◆ Exercise details: One part of the entries below is wanted: the lines from the one containing "O Paraná teve o maior aumento da" through the one containing "Paranaense de Desenvolvimento Econômico e". Write those out exactly and nothing else.

Stored items
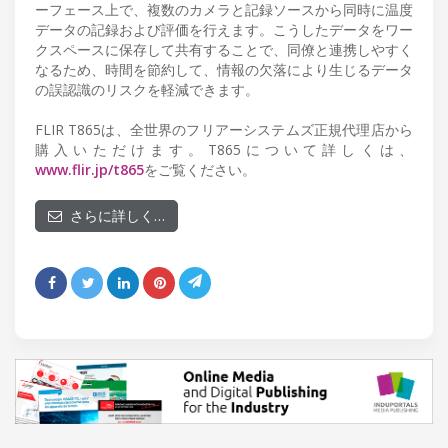
ーフェース上で、複数のカメラと記録ソースから同時に温度
データの記録および評価を行えます。こうしたデータをワー
クスペースに保存して共有することで、同僚と連携しやすく
なるため、時間を節約して、情報の欠落により生じるデータ
の誤認識のリスクを軽減できます。
FLIR T865は、全世界のフリアーシステムズ正規代理店から
購入いただけます。T865について詳しくは、
www.flir.jp/t865
をご覧ください。
さらに詳しく…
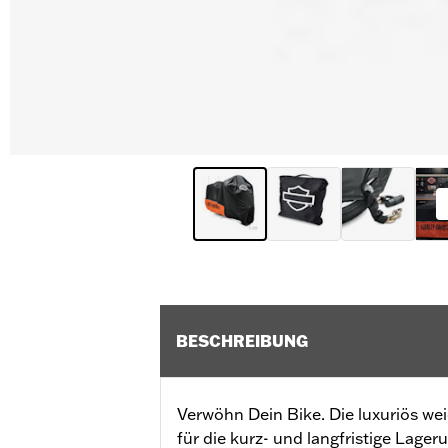
BESCHREIBUNG
Verwöhn Dein Bike. Die luxuriös wei
für die kurz- und langfristige Lage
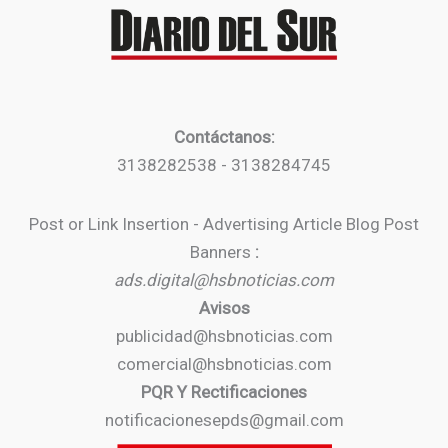
Contáctanos:
3138282538 - 3138284745
Post or Link Insertion - Advertising Article Blog Post
Banners
:
ads.digital@hsbnoticias.com
Avisos
publicidad@hsbnoticias.com
comercial@hsbnoticias.com
PQR Y Rectificaciones
notificacionesepds@gmail.com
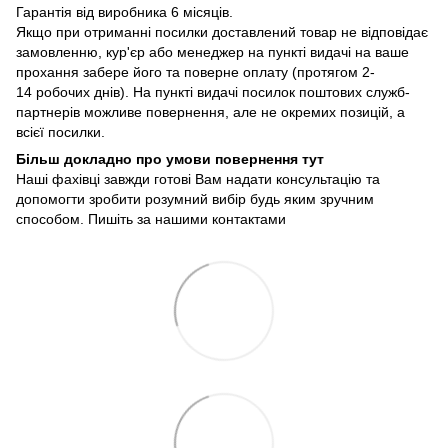
Гарантія від виробника 6 місяців.
Якщо при отриманні посилки доставлений товар не відповідає
замовленню, кур'єр або менеджер на пункті видачі на ваше
прохання забере його та поверне оплату (протягом 2-
14 робочих днів). На пункті видачі посилок поштових служб-
партнерів можливе повернення, але не окремих позицій, а
всієї посилки.
Більш докладно про умови повернення тут
Наші фахівці завжди готові Вам надати консультацію та
допомогти зробити розумний вибір будь яким зручним
способом. Пишіть за нашими
контактами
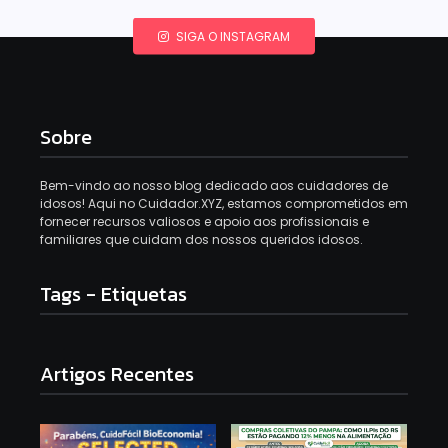
SIGA O INSTAGRAM
Sobre
Bem-vindo ao nosso blog dedicado aos cuidadores de
idosos! Aqui no Cuidador.XYZ, estamos comprometidos em
fornecer recursos valiosos e apoio aos profissionais e
familiares que cuidam dos nossos queridos idosos.
Tags - Etiquetas
Artigos Recentes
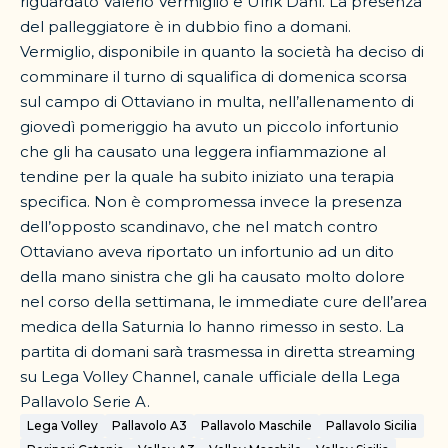
riguardato Valerio Vermiglio e Ulrik Dahl. La presenza
del palleggiatore è in dubbio fino a domani.
Vermiglio, disponibile in quanto la società ha deciso di
comminare il turno di squalifica di domenica scorsa
sul campo di Ottaviano in multa, nell’allenamento di
giovedì pomeriggio ha avuto un piccolo infortunio
che gli ha causato una leggera infiammazione al
tendine per la quale ha subito iniziato una terapia
specifica. Non è compromessa invece la presenza
dell’opposto scandinavo, che nel match contro
Ottaviano aveva riportato un infortunio ad un dito
della mano sinistra che gli ha causato molto dolore
nel corso della settimana, le immediate cure dell’area
medica della Saturnia lo hanno rimesso in sesto. La
partita di domani sarà trasmessa in diretta streaming
su Lega Volley Channel, canale ufficiale della Lega
Pallavolo Serie A.
Lega Volley
Pallavolo A3
Pallavolo Maschile
Pallavolo Sicilia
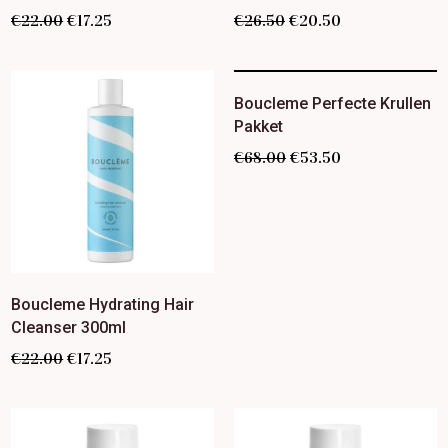
€
22.00
€
17.25
€
26.50
€
20.50
Boucleme Perfecte Krullen
Pakket
€
68.00
€
53.50
Boucleme Hydrating Hair
Cleanser 300ml
€
22.00
€
17.25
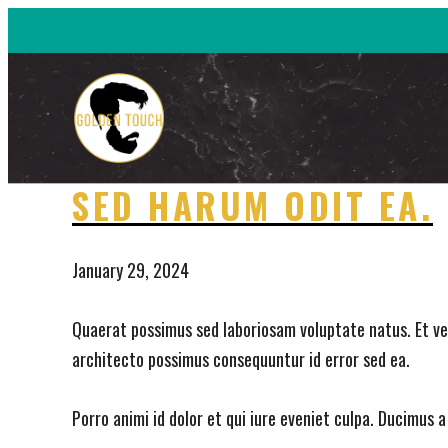
Skip
to
content
Golden
Touch
Naturals
SED HARUM ODIT EA.
January 29, 2024
Quaerat possimus sed laboriosam voluptate natus. Et ven
architecto possimus consequuntur id error sed ea.
Porro animi id dolor et qui iure eveniet culpa. Ducimus 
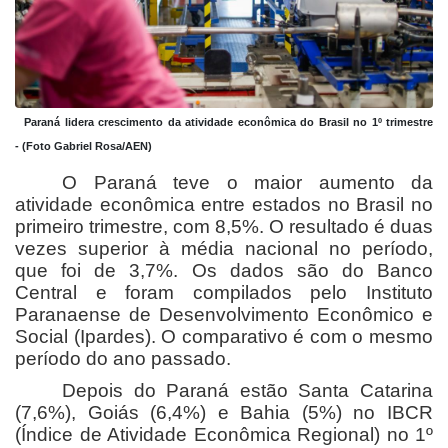
Paraná lidera crescimento da atividade econômica do Brasil no 1º trimestre
-
(Foto
Gabriel Rosa/AEN)
O Paraná teve o maior aumento da
atividade econômica entre estados no Brasil no
primeiro trimestre, com 8,5%. O resultado é duas
vezes superior à média nacional no período,
que foi de 3,7%. Os dados são do Banco
Central e foram compilados pelo Instituto
Paranaense de Desenvolvimento Econômico e
Social (Ipardes). O comparativo é com o mesmo
período do ano passado.
Depois do Paraná estão Santa Catarina
(7,6%), Goiás (6,4%) e Bahia (5%) no IBCR
(Índice de Atividade Econômica Regional) no 1º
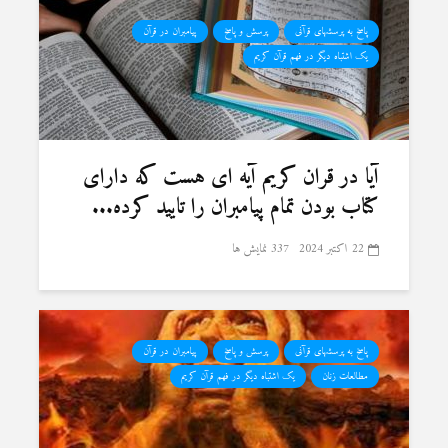
پاسخ به پرسشهای قرآنی
پرسش و پاسخ
پیامبران در قرآن
یک اشتباه دیگر در فهم قرآن کریم
آیا در قران کریم آیه ای هست که دارای
کتاب بودن تمام پیامبران را تایید کرده...
22 اکتبر 2024
337 نمایش ها
پاسخ به پرسشهای قرآنی
پرسش و پاسخ
پیامبران در قرآن
مطالعات زنان
یک اشتباه دیگر در فهم قرآن کریم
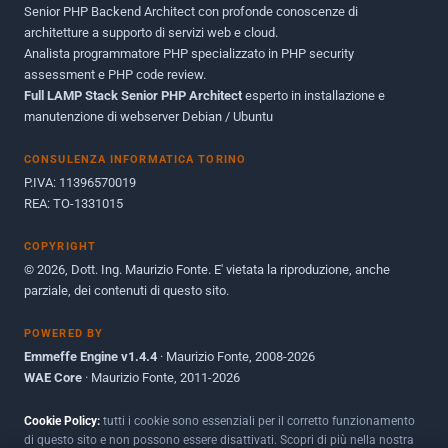
Senior PHP Backend Architect con profonde conoscenze di
Dicembre 2010
1
architetture a supporto di servizi web e cloud.
Analista programmatore PHP specializzato in PHP security
Ottobre 2010
1
assessment e PHP code review.
Full LAMP Stack Senior PHP Architect
Maggio 2010
esperto in installazione e
1
manutenzione di webserver Debian / Ubuntu
Dicembre 2009
3
CONSULENZA INFORMATICA TORINO
Giugno 2009
9
P.IVA: 11396570019
REA: TO-1331015
COPYRIGHT
© 2026, Dott. Ing. Maurizio Fonte. E' vietata la riproduzione, anche
parziale, dei contenuti di questo sito.
POWERED BY
Emmeffe Engine v1.4.4
· Maurizio Fonte, 2008-2026
WAE Core
· Maurizio Fonte, 2011-2026
Cookie Policy:
tutti i cookie sono essenziali per il corretto funzionamento
di questo sito e non possono essere disattivati. Scopri di più nella nostra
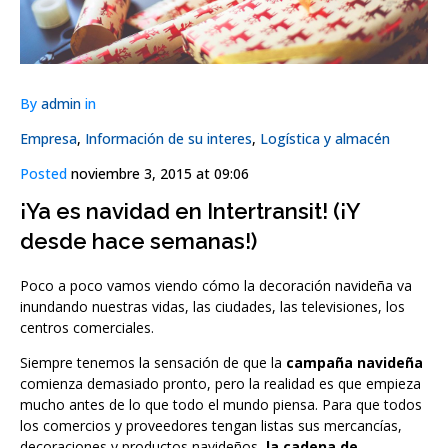
By
admin
in
Empresa
,
Información de su interes
,
Logística y almacén
Posted
noviembre 3, 2015 at 09:06
¡Ya es navidad en Intertransit! (¡Y
desde hace semanas!)
Poco a poco vamos viendo cómo la decoración navideña va
inundando nuestras vidas, las ciudades, las televisiones, los
centros comerciales.
Siempre tenemos la sensación de que la
campaña navideña
comienza demasiado pronto, pero la realidad es que empieza
mucho antes de lo que todo el mundo piensa. Para que todos
los comercios y proveedores tengan listas sus mercancías,
decoraciones y productos navideños,
la cadena de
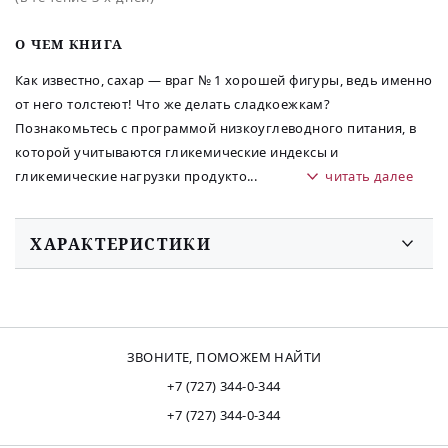
O ЧЕМ КНИГА
Как известно, сахар — враг № 1 хорошей фигуры, ведь именно
от него толстеют! Что же делать сладкоежкам?
Познакомьтесь с программой низкоуглеводного питания, в
которой учитываются гликемические индексы и
гликемические нагрузки продукто
...
читать далее
ХАРАКТЕРИСТИКИ
ЗВОНИТЕ, ПОМОЖЕМ НАЙТИ
+7 (727) 344-0-344
+7 (727) 344-0-344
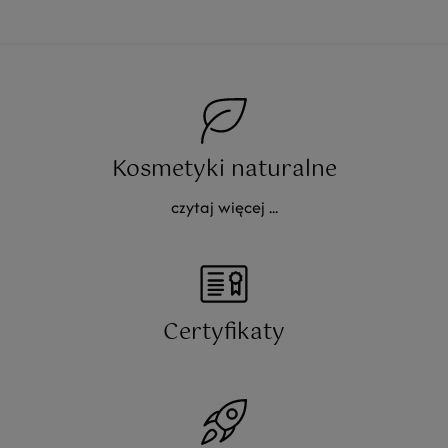
Kosmetyki naturalne
czytaj więcej ...
Certyfikaty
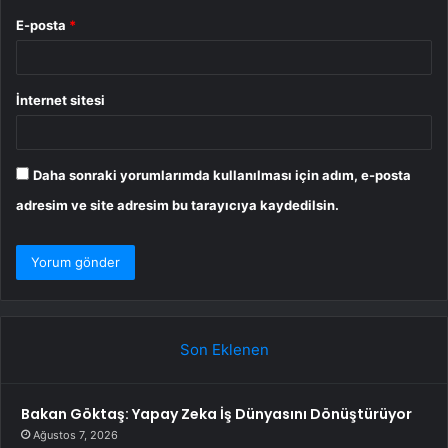
E-posta
*
İnternet sitesi
Daha sonraki yorumlarımda kullanılması için adım, e-posta
adresim ve site adresim bu tarayıcıya kaydedilsin.
Son Eklenen
Bakan Göktaş: Yapay Zeka İş Dünyasını Dönüştürüyor
Ağustos 7, 2026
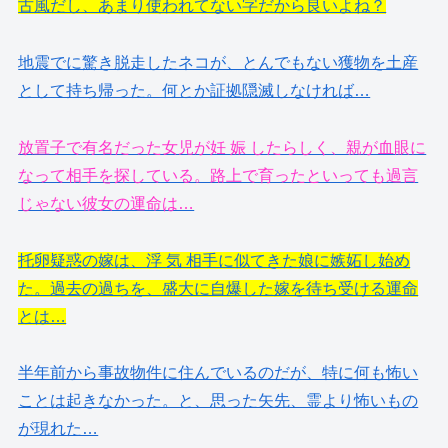
古風だし、あまり使われてない字だから良いよね？
地震でに驚き脱走したネコが、とんでもない獲物を土産
として持ち帰った。何とか証拠隠滅しなければ…
放置子で有名だった女児が妊 娠 したらしく、親が血眼に
なって相手を探している。路上で育ったといっても過言
じゃない彼女の運命は…
托卵疑惑の嫁は、浮 気 相手に似てきた娘に嫉妬し始め
た。過去の過ちを、盛大に自爆した嫁を待ち受ける運命
とは…
半年前から事故物件に住んでいるのだが、特に何も怖い
ことは起きなかった。と、思った矢先、霊より怖いもの
が現れた…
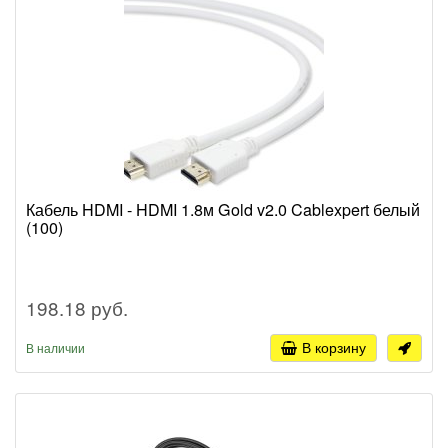
Кабель HDMI - HDMI 1.8м Gold v2.0 Cablexpert белый
(100)
198.18 руб.
В корзину
В наличии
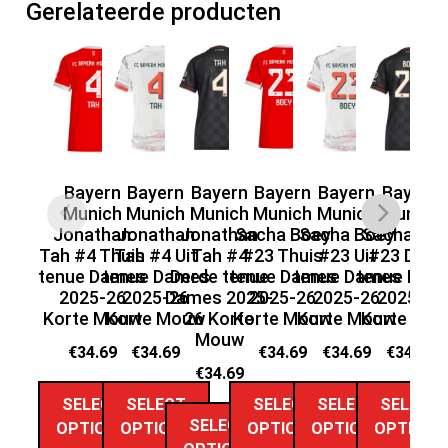
Gerelateerde producten
Bayern
Bayern
Bayern
Bayern
Bayern
Bayern
Munich
Munich
Munich
Munich
Munich
Munich
Mu
Jonathan
Jonathan
Jonathan
Sacha Boey
Sacha Boey
Sacha Bo
Go
Tah #4 Thuis
Tah #4 Uit
Tah #4
#23 Thuis
#23 Uit
#23 Derd
Th
tenue Dames
tenue Dames
Derde tenue
tenue Dames
tenue Dames
tenue Dam
Da
2025-26
2025-26
Dames 2025-
2025-26
2025-26
2025-26
2
Korte Mouw
Korte Mouw
26 Korte
Korte Mouw
Korte Mouw
Korte Mo
Mouw
€
34.69
€
34.69
€
34.69
€
34.69
€
34.69
€
34.69
SELECT
SELECT
SELECT
SELECT
SELECT
SELECT
OPTIONS
OPTIONS
OPTIONS
OPTIONS
OPTIONS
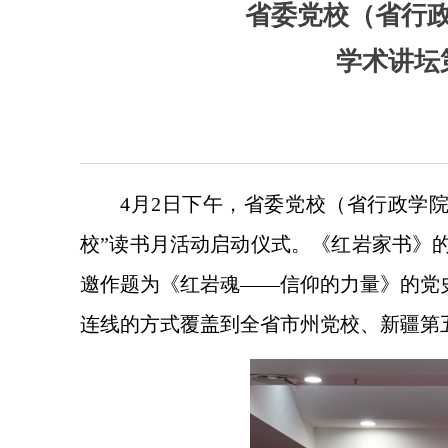
省委党校（省行政
学术讲坛
4月2日下午，省委党校（省行政学院
校”读书月活动启动仪式。《红岩家书》
邀作题为《红岩魂——信仰的力量》的党
连线的方式覆盖到全省市州党校、新疆第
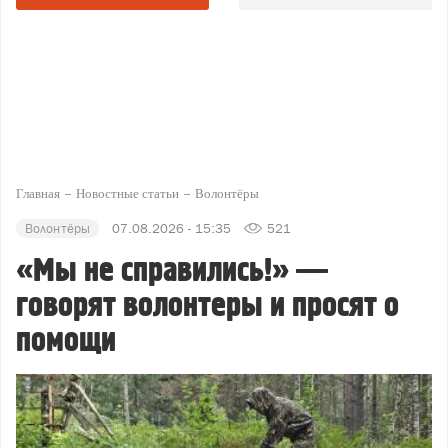
Главная
Новостные статьи
Волонтёры
Волонтёры
07.08.2026 - 15:35
521
«Мы не справились!» —
говорят волонтеры и просят о
помощи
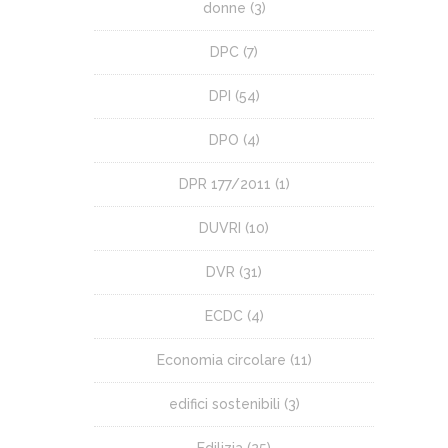
donne
(3)
DPC
(7)
DPI
(54)
DPO
(4)
DPR 177/2011
(1)
DUVRI
(10)
DVR
(31)
ECDC
(4)
Economia circolare
(11)
edifici sostenibili
(3)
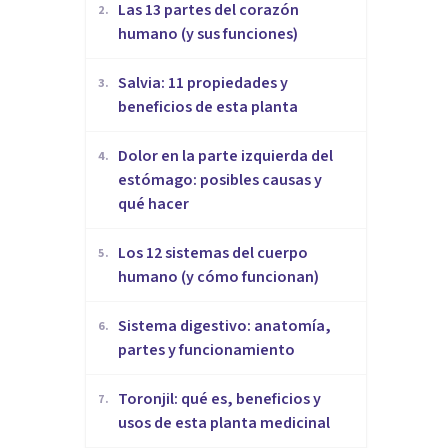
Las 13 partes del corazón
2
.
humano (y sus funciones)
Salvia: 11 propiedades y
3
.
beneficios de esta planta
Dolor en la parte izquierda del
4
.
estómago: posibles causas y
qué hacer
Los 12 sistemas del cuerpo
5
.
humano (y cómo funcionan)
Sistema digestivo: anatomía,
6
.
partes y funcionamiento
Toronjil: qué es, beneficios y
7
.
usos de esta planta medicinal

◆ Written answer:
O Paraná teve o maior aumento da
atividade econômica entre estados no Brasil no
primeiro trimestre, com 8,5%. O resultado é duas
vezes superior à média nacional no período,
que foi de 3,7%. Os dados são do Banco
Central e foram compilados pelo Instituto
Paranaense de Desenvolvimento Econômico e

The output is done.